Cocoa-based Interfaces on Mac OS X
Using PyObjC, the Python-Objective C bridge, it is possible to create native Cocoa Mac OS X applications in pure Python. While Cocoa interfaces are not cross-platform, they have an advantage over cross-platform interfaces (such as WxPython GUIs) in that they are fast and have a native look and feel, which is likely to be important to Mac users.
This page discusses issues related to Cocoa development with PyObjC.
Cocoa expects an MVC design pattern
This is potentially a great asset for a Django-based project, but it raises some questions about how to develop a Cocoa interface, especially when developing it in parallel with other GUIs. Specifically:
What's the model?
With a Cocoa-based interface, the "view" (template in Django terms) is the actual presentation to the user — a collection of controls and object relationships stored in a NIB (NeXTstep interface builder) file. The controller ("view" is Django terms) is a custom class we'll write to control that presentation and glue it to application-tier code. In the terminology of the ../ClassHierarchy page, controllers would be classes such as TitleEditCocoaForm . But what should be considered the "model" for a Cocoa-based GUI?

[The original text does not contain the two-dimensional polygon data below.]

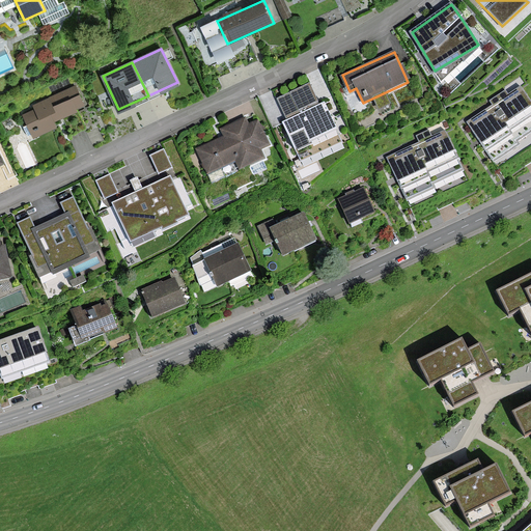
[(36,110),(25,115),(34,136),(55,127),(52,119),(76,109),(75,106),(83,103),(76,86),(34,105),(36,110)]
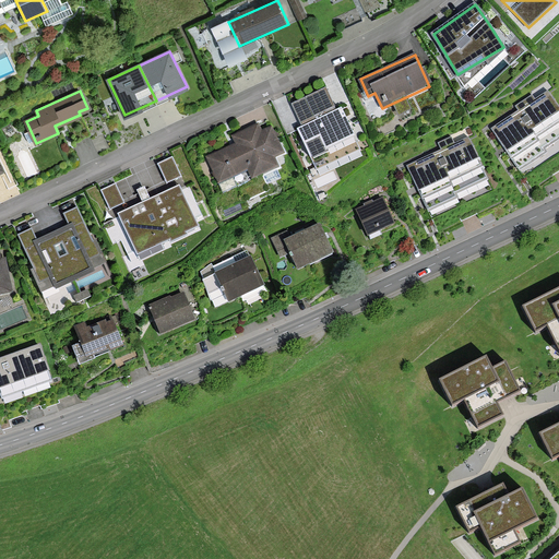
[(518,111),(491,129),(522,175),(558,150),(558,108),(548,92),(536,99),(533,95),(515,107),(518,111)]
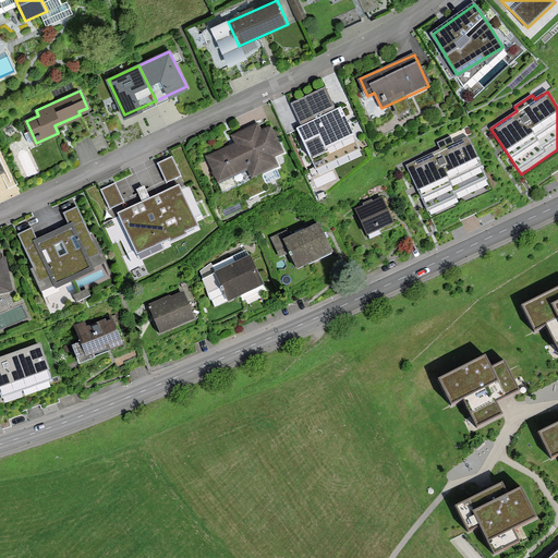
[(339,113),(299,132),(315,170),(356,152),(339,113)]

There are a few possibilities. First of all, we can simply use Django models. The problem here is that Django models don't have the interface that Cocoa expects (for example, they don't have explicit setter and getter methods for each attribute), so we would have to provide this interface either with a mixin class or via inheritance. In either case, we aren't using the Django model directly, and we're putting extra code in the data tier which is specific to a particular kind of presentation (!!).
If, on the other hand, we use some sort of proxy as the model, a class which communicates with the Django models but which can be exposed to Cocoa via PyObjC, this problem disappears. But then we have a picture where we have an entire MVC design pattern embedded in what is supposed to be just the presentation tier of the larger Django-based application. Moreover, since the other GUI toolkits aren't likely to behave this way, this idea would be a significant departure from the overall conception of how the application works.
Finally, it may make sense to consider that the Cocoa-based interface rolls its "models" and "controllers" into the same class. That is, a controller class like TitleEditCocoaForm contains both the methods called as a result of user events as well as references to the particular Django model objects it works with. The controller class will be responsible for communicating directly with the application tier. On this picture, the "model" is still the Django model from the perspective of the overall application, but from a perspective within the Cocoa-based UI, we can consider the controller class to be "its own" model.